Thanks for sharing! Transcription suddenly became useful to me when LLMs started being able to generate somewhat useful code from natural language. (I don't think anybody wants to dictate code.) Now my workflow is similar to yours.
I have mixed feelings about OS-integration. I'm currently working on a project to use a foot-pedal for push-to-transcribe - it speaks USB-HID so it works anywhere without software, and it doesn't clobber my clipboard. That said, an app like yours really opens up some cool possibilities! For example, in a keyboard-emulation strategy like mine, I can't easily adjust the text prompt/hint for the transcription model.
With an application running on the host though, you can inject relevant context/prompts/hints (either for transcription, or during your post-transformations).
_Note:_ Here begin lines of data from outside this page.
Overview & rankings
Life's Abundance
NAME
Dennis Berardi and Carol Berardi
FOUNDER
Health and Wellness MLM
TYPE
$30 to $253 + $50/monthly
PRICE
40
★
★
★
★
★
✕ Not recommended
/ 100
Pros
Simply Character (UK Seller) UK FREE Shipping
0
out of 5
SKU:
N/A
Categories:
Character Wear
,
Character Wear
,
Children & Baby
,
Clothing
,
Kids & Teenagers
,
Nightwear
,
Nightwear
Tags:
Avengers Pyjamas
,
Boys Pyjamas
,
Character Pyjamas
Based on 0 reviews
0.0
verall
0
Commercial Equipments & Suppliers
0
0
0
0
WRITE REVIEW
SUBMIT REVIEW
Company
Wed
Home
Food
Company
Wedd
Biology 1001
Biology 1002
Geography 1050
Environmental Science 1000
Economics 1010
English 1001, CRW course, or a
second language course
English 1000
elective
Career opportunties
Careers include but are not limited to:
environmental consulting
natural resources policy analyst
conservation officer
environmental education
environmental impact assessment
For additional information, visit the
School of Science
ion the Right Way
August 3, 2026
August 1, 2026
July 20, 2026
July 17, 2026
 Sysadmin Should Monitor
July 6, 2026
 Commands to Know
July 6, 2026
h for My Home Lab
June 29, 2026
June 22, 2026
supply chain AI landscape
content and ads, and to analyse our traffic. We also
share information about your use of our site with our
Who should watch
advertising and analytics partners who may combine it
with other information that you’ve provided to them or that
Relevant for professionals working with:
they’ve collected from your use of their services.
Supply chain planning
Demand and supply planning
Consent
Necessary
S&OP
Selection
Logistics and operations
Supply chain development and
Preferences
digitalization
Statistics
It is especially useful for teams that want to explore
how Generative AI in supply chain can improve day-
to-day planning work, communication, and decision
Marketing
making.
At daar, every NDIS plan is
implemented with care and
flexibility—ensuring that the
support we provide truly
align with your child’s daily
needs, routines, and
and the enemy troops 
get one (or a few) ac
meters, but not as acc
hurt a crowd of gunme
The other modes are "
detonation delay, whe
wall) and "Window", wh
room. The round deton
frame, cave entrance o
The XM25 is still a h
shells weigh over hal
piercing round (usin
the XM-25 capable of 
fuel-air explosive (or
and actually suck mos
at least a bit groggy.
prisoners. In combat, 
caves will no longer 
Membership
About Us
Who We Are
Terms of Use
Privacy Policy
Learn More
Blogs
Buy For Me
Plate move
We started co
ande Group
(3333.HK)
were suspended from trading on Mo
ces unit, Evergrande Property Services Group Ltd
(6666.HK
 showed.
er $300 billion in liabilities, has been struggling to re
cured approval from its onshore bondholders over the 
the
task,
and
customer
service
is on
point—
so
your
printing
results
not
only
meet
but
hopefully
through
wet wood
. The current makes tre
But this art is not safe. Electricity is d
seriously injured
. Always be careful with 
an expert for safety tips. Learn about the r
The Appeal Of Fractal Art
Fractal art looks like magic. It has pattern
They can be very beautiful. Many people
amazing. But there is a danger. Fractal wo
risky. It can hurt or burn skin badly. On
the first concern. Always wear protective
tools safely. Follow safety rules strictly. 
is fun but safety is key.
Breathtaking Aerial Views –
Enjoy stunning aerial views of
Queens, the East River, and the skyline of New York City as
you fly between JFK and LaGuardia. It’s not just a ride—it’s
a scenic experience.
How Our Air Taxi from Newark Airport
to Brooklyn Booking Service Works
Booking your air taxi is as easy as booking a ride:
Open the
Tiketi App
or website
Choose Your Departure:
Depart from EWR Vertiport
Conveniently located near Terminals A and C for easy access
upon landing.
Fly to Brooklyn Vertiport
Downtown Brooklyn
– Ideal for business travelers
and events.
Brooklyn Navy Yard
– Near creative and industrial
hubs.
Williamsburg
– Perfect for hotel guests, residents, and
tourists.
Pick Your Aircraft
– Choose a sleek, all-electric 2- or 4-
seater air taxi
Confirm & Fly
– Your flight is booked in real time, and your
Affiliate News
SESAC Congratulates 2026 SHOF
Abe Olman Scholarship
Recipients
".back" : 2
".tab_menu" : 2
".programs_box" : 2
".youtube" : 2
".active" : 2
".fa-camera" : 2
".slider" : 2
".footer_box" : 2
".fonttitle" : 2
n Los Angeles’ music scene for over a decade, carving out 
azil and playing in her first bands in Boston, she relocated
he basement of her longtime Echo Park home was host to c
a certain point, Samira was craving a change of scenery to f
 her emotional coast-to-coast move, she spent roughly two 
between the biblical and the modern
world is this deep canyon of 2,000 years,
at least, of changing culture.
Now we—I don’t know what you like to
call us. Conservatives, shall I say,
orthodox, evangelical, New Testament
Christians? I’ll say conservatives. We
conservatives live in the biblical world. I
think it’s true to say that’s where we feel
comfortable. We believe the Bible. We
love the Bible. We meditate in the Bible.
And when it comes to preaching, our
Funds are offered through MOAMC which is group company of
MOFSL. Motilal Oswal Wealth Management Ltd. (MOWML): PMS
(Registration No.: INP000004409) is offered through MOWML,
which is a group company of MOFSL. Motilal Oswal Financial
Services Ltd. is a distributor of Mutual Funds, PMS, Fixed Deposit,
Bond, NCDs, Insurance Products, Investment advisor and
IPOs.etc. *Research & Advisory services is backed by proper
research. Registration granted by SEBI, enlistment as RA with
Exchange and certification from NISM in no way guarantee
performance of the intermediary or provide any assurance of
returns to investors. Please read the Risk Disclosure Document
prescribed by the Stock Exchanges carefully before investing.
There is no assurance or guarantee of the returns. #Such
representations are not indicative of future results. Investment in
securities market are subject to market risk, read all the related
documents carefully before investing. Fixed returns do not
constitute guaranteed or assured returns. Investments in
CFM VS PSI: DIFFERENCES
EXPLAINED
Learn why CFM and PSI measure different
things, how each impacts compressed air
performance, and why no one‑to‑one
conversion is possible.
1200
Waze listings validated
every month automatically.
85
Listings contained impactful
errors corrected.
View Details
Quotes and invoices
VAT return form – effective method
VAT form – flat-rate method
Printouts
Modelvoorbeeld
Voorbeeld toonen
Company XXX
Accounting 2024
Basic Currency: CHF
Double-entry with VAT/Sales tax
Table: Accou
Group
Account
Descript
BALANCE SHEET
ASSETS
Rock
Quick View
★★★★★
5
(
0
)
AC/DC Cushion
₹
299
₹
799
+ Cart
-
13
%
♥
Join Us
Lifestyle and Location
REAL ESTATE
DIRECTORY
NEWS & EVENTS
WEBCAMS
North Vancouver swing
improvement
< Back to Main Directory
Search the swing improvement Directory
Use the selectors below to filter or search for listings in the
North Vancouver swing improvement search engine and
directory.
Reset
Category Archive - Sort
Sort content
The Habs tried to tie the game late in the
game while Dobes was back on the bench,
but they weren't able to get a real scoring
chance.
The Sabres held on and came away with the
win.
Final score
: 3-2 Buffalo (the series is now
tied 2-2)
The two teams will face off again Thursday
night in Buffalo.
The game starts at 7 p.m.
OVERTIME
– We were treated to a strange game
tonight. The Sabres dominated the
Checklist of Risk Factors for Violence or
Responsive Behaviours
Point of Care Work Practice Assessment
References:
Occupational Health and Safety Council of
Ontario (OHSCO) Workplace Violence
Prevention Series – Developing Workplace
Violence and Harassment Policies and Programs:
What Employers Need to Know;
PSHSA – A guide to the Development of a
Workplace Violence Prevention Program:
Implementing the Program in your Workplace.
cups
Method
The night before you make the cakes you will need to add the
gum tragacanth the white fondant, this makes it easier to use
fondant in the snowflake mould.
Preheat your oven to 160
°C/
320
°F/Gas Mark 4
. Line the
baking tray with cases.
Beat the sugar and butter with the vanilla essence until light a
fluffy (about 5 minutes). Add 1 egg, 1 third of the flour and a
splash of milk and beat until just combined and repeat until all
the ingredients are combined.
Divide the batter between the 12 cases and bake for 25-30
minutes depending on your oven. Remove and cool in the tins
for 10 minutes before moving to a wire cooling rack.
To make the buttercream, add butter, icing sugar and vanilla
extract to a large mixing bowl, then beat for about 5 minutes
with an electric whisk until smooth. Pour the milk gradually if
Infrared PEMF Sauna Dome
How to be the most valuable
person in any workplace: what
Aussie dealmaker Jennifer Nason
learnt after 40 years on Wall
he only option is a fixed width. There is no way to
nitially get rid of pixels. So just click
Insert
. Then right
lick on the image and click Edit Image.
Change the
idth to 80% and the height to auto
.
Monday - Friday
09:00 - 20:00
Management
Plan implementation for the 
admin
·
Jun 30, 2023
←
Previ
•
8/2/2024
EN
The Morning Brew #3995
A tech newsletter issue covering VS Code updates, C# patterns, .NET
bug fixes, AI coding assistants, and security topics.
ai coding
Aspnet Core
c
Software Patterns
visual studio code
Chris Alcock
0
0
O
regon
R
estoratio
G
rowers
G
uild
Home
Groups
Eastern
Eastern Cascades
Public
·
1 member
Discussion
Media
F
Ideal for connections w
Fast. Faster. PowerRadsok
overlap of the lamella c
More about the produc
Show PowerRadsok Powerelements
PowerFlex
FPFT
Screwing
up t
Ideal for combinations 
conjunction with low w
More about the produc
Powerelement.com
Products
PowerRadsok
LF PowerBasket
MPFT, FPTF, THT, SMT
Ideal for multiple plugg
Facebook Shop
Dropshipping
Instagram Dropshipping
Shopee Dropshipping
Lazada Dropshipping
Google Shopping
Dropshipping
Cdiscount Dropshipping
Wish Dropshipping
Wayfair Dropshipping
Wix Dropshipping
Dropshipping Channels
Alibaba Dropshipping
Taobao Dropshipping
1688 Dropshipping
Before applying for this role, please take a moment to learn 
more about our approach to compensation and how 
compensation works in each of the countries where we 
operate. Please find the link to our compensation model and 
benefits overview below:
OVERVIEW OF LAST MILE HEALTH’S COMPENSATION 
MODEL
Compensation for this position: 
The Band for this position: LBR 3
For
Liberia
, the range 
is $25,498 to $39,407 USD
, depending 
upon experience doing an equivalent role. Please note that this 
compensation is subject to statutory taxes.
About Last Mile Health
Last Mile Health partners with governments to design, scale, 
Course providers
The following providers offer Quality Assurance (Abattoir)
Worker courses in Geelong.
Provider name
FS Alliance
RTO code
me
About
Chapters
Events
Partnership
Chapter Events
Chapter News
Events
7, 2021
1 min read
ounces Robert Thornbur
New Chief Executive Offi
These might be provided intentionally by the user, or, if they really trust your app, this context could even be scraped from what's currently on-screen (or which files are currently being worked on).
Another thing I've thought about doing is using a separate keybind (or button/pedal) that appends the transcription directly to a running notes file. I often want to make a note to reference later, but which I don't need immediately. It's a little extra friction to have to actually have my notes file open in a window somewhere.
Will keep an eye on epicenter, appreciate the ethos.
Thank you for the support, and agreed on OS-level integration. At least for me, I have trouble trusting any app unless they are open source and have a transparent codebase for audit :)
If you want a rabbit hole to go down, looking into cursorless, talonvoice and that whole sphere.
Actually dictating code, but they do it in a rather smart way.